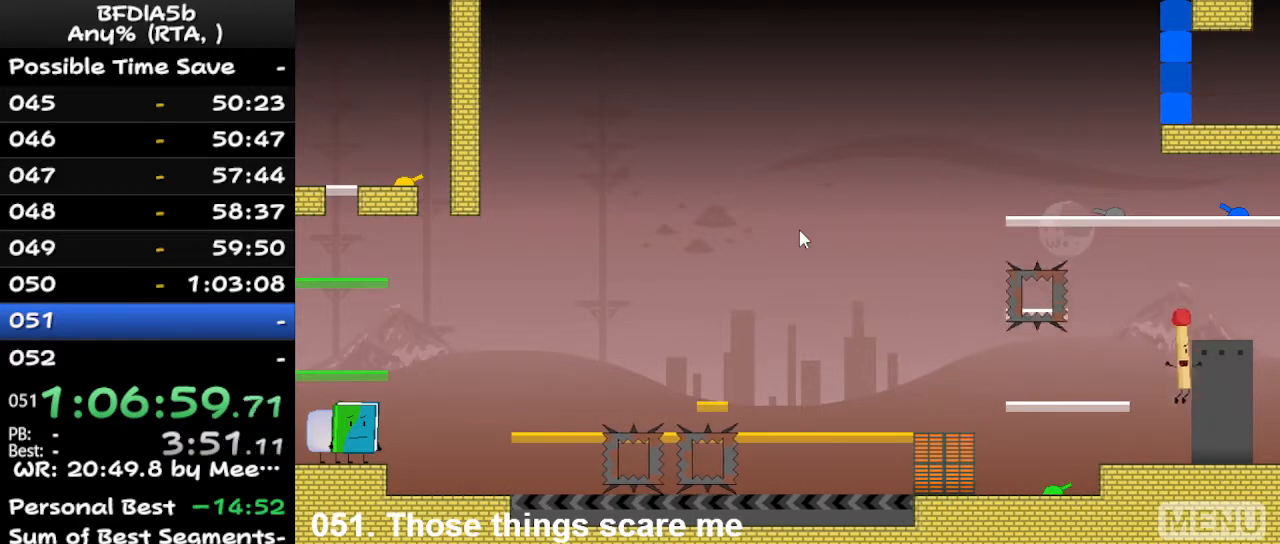
{"keys": ["left"], "events": [[100, "right", "up"], [200, "z", "down"], [333, "z", "up"], [367, "left", "down"]]}
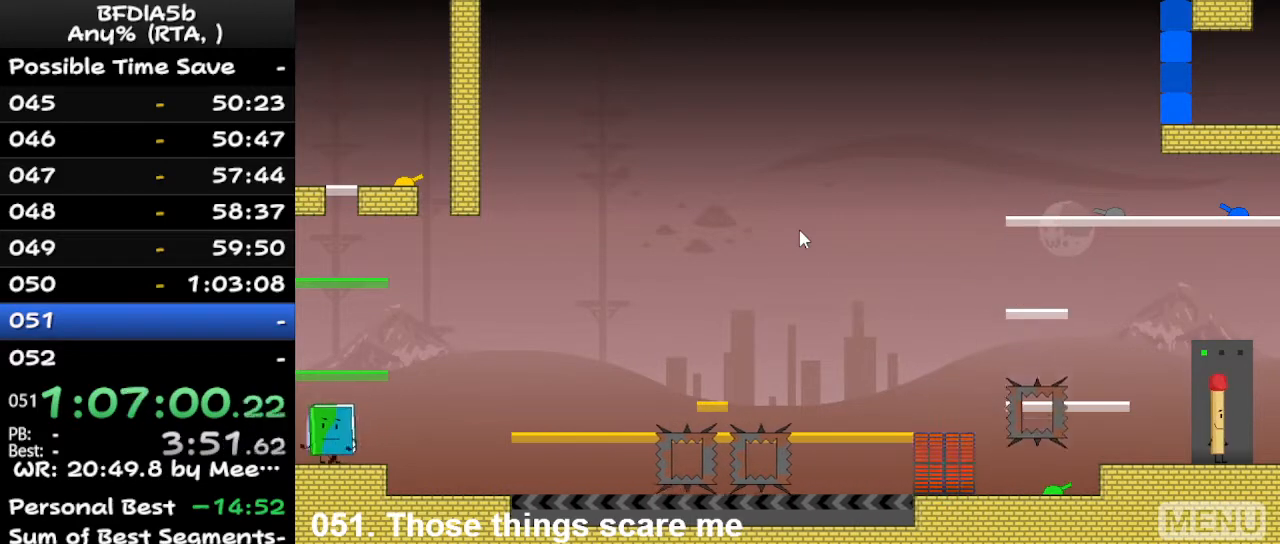
{"keys": ["right"], "events": [[167, "up", "down"], [233, "left", "up"], [233, "right", "down"], [267, "up", "up"]]}
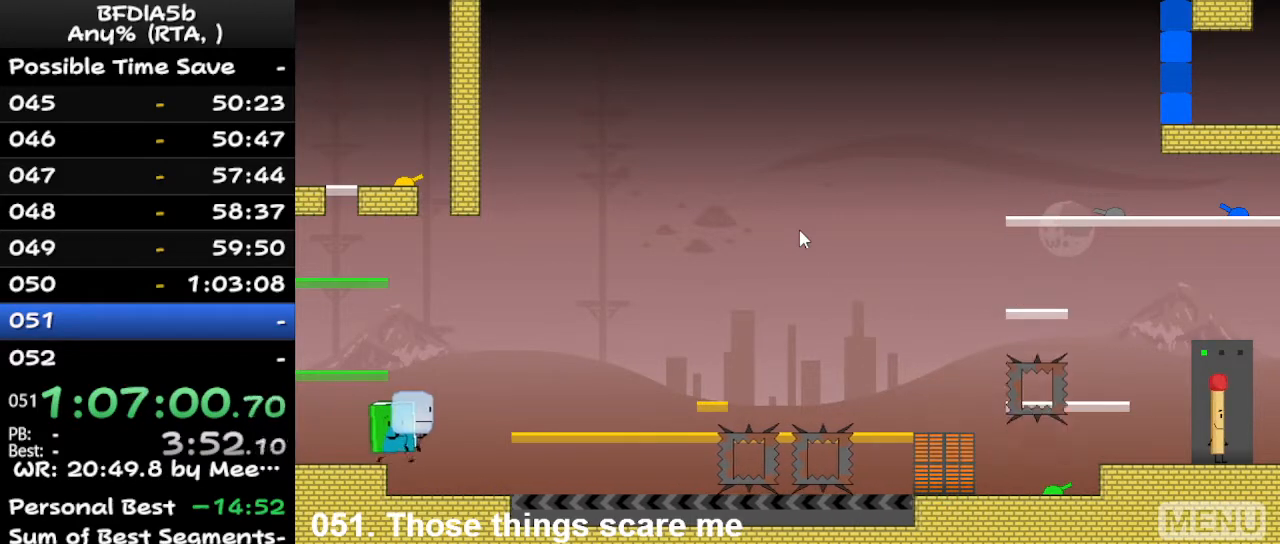
{"keys": ["right", "space"], "events": [[200, "right", "up"], [333, "space", "down"], [400, "right", "down"]]}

━━━━━━━━━━━━━━━━

Each line in the listing above that contains "left" should be copied.

{"keys": ["left"], "events": [[100, "right", "up"], [200, "z", "down"], [333, "z", "up"], [367, "left", "down"]]}
{"keys": ["right"], "events": [[167, "up", "down"], [233, "left", "up"], [233, "right", "down"], [267, "up", "up"]]}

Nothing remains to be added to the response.